Coach Ivan Cleary says the New Zealand Warriors will need to lift their game if they are to survive their National Rugby League (NRL) eliminator with the Sydney Roosters on Friday night.

Auckland became an unexpected venue for the first of the NRL’s semifinals this weekend after the Warriors stunned defending champions Melbourne 18-15 last Sunday.

The contest at Olympic Park was a thriller, featuring a grandstand finish from the Warriors, and the shock result breathed a new excitement into the finals series.

However, Cleary didn’t feel his players hit top form against the Storm.

“We turned over a lot of the football in the first half and we completed 24 sets in the game, which generally speaking is nowhere near good enough,” he said today.

“It levelled out because they probably didn’t play their best either, but if we go into this game with that sort of completion rate, we’re going to find ourselves in trouble.”

Cleary was happy with the Warriors’ preparations for their clash with the Roosters, despite a turnaround of just five days, compared with a full week for the Sydneysiders.

The accent had been on recovery, with fewer sessions than usual on the field.

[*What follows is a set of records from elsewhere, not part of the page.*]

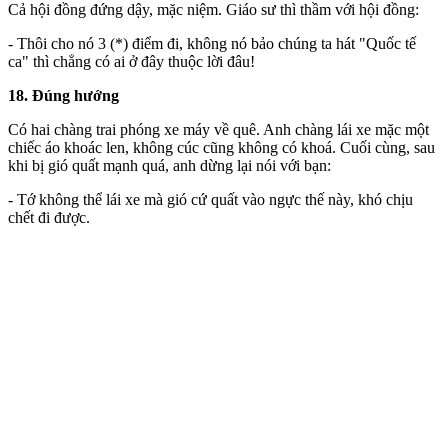
Cả hội đồng đứng dậy, mặc niệm. Giáo sư thì thầm với hội đồng:
- Thôi cho nó 3 (*) điểm đi, không nó bảo chúng ta hát "Quốc tế
ca" thì chẳng có ai ở đây thuộc lời đâu!
18. Đúng hướng
Có hai chàng trai phóng xe máy về quê. Anh chàng lái xe mặc một
chiếc áo khoác len, không cúc cũng không có khoá. Cuối cùng, sau
khi bị gió quất mạnh quá, anh dừng lại nói với bạn:
- Tớ không thể lái xe mà gió cứ quất vào ngực thế này, khó chịu
chết đi được.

The limited lead-up time had been an advantage in one aspect — it had helped the players to come down to earth after the high of topping Melbourne.

“A good thing about the short turnaround is that we had to let go of the Melbourne game quickly, which was certainly a good thing,” Cleary said.

“We’ve been focusing purely on the Roosters, who came over here this year and played better than anyone else.”

The Roosters are one of just three visiting sides to have won at Mt Smart Stadium this season, prevailing 38-12 in May when skipper Braith Anasta was in superb form.

One thing Cleary didn’t want repeated was the fast start the Roosters got on that occasion, with the Warriors having their line breached three times in the first 10 minutes.

“We didn’t have the ball until it was 14-0,” Cleary recalled.

“We tried to work our way back but, in the end, they were just way too good for us. The start is always important. I certainly hope they don’t start as well as they did that night.”

The Warriors go into the semifinal with an unchanged line-up for the third week in a row and will have a capacity 26,000 crowd to roar them on.

There was also a packed attendance at their last home playoff match, the qualifying final against Parramatta last year, when they went down to a disappointing 12-10 defeat.

Cleary said the main lesson from 12 months ago was the need to capitalise on opportunities created.

“I thought on the night we had more than enough chances to win,” he said.

“We probably dominated a lot of stages of the game and didn’t take our chances. In any finals game you have to do that.”

The Warriors have a slight historical advantage in head-to-head meetings with the Roosters, having won 11, lost 10 and drawn one.

They also hold an edge at Mt Smart Stadium, where they have won six of the 10 contests between the teams.

But the Roosters were the victors in their only previous meeting with the Warriors in a playoff match, the 2002 grand final.

They were skippered to a 30-8 victory by present coach Brad Fittler, while the Warriors’ line-up included Cleary at fullback.